0

I have a column with names where the surnames are all upper case and the first names are all in lower case except the first letter. How can I split this up? Example: BIDEN Joe

names <- c("BIDEN Joe", "DE WEERDT Jan", "SCHEPERS Caro")

The result I want to achieve is to create to vectors/columns with in one the words with the capital letters so it becomes:

surnames <- c("BIDEN", "DE WEERDT", "SCHEPERS")

And in the other the first names:

first_names <- c("Joe", "Jan", "Caro")

Thank in advance

user438383
  • 5,716
  • 8
  • 28
  • 43
JoGa
  • 3
  • 2
  • 2
    It's easier to help you if you provide a [reproducible example](https://stackoverflow.com/questions/5963269/how-to-make-a-great-r-reproducible-example) with sample input and desired output that can be used to test and verify possible solutions.
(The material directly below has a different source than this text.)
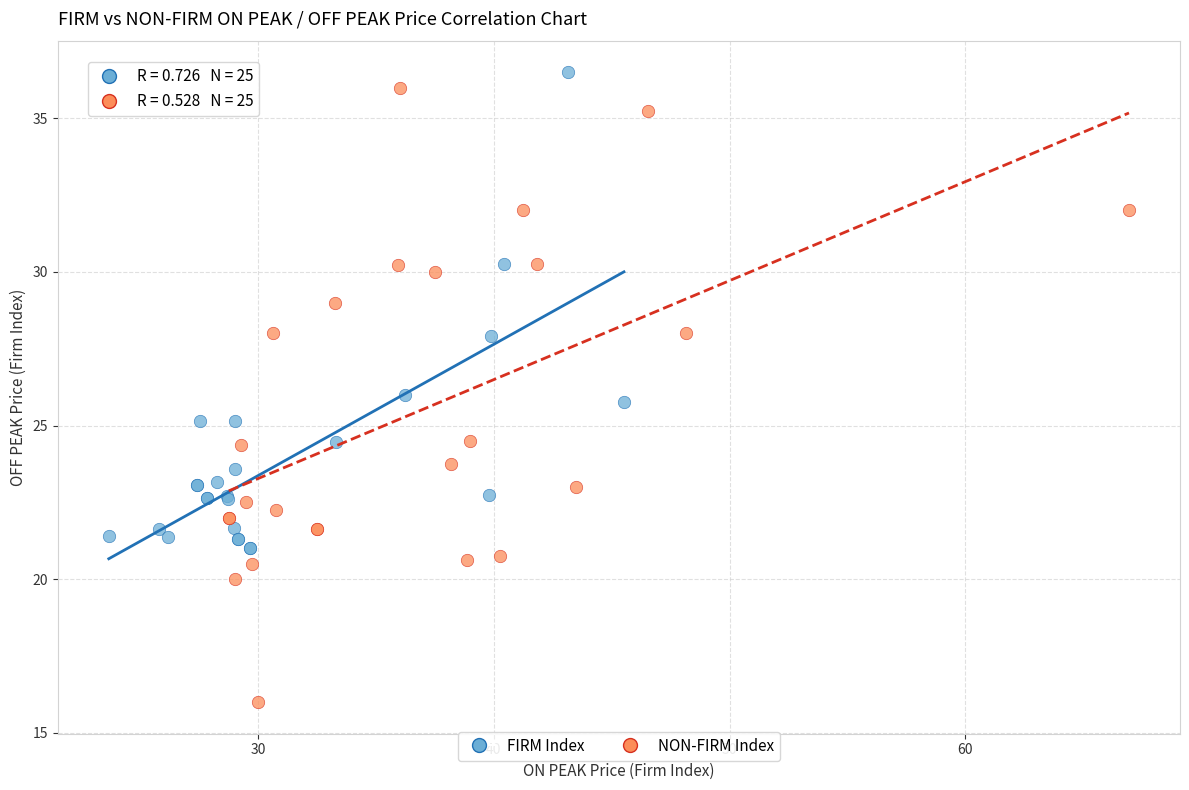

Which series contains the lowest Y value?

NON-FIRM Index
It's hard to extrapolate from one example. Do any of the surnames or first names have additional spaces? – MrFlick Jun 28 '22 at 14:21
  • Okay, thank you for the hints. I have added some extra examples in the question. – JoGa Jun 28 '22 at 14:22
  • I have especially difficulties with the surnames consisting of two parts seperated by a space. – JoGa Jun 28 '22 at 14:27

2 Answers2

0

Try this:

names <- c("BIDEN Joe", "DE WEERDT Jan", "SCHEPERS Caro")

# Remove capitals followed by a space 
first_names  <- gsub("^[A-Z].+ ", "", names) 
#  "Joe"  "Jan"  "Caro"

# Replace a space followed by a capital followed by a lower case letter
last_names  <- gsub(" [A-Z][a-z].+$", "", names) 
# "BIDEN"     "DE WEERDT" "SCHEPERS"

Also I wouldn't call the vector names as that is the name of a base function.

SamR
  • 8,826
  • 3
  • 11
  • 33
0

You can use capture groups to split the string. For example

names <- c("BIDEN Joe", "DE WEERDT Jan", "SCHEPERS Caro")
m <- regexec("([A-Z ]+) ([A-Z].*)", names, perl=T)
parts <- regmatches(names, m)
parts
# [[1]]
# [1] "BIDEN Joe" "BIDEN"     "Joe"      
# [[2]]
# [1] "DE WEERDT Jan" "DE WEERDT"     "Jan"          
#[[3]]
# [1] "SCHEPERS Caro" "SCHEPERS"      "Caro"

# Last Names
sapply(parts, `[`, 2)
# [1] "BIDEN"     "DE WEERDT" "SCHEPERS" 
# First Names
sapply(parts, `[`, 3)
# [1] "Joe"  "Jan"  "Caro"
MrFlick
  • 195,160
  • 17
  • 277
  • 295